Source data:
........

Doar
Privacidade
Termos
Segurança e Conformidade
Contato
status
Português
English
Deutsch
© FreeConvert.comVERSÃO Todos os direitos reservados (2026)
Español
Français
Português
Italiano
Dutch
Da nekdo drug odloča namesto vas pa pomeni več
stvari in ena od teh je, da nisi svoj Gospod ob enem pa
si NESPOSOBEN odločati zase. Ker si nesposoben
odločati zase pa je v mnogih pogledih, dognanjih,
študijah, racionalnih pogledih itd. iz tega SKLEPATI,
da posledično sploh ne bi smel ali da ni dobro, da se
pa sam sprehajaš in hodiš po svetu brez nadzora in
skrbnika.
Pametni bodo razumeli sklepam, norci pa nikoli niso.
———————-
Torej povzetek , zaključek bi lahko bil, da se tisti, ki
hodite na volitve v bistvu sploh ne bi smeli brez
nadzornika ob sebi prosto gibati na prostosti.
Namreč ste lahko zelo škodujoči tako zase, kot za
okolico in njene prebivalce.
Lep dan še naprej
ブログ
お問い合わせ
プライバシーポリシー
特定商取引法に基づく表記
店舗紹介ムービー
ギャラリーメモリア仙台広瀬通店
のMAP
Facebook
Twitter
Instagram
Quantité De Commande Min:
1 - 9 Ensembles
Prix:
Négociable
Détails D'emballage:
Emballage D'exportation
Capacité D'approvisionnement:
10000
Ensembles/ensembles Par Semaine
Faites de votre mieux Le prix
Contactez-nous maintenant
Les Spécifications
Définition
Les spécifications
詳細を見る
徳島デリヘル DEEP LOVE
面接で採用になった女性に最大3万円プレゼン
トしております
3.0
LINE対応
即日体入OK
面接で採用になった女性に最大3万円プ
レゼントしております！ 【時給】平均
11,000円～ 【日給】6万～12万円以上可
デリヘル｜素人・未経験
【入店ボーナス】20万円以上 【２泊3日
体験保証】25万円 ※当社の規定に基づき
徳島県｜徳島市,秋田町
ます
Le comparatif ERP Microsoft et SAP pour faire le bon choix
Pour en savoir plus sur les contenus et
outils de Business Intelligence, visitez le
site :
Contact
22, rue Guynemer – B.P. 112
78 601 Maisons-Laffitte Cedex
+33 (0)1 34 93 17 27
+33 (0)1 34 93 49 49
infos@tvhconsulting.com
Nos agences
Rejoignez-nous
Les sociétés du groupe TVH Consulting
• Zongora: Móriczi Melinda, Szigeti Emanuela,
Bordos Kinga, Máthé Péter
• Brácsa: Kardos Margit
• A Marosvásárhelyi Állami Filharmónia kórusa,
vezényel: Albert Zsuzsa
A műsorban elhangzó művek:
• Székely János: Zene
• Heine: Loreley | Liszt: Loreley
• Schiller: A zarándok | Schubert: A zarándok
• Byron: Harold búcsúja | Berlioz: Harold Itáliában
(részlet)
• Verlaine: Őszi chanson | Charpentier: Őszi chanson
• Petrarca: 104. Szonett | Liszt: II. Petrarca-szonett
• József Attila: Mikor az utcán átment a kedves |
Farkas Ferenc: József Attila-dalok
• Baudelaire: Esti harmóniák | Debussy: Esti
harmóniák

........

▸ **Work request**
Pull out all lines containing the word "brez" from the entries above.

▸ **Task response**
pa sam sprehajaš in hodiš po svetu brez nadzora in
hodite na volitve v bistvu sploh ne bi smeli brez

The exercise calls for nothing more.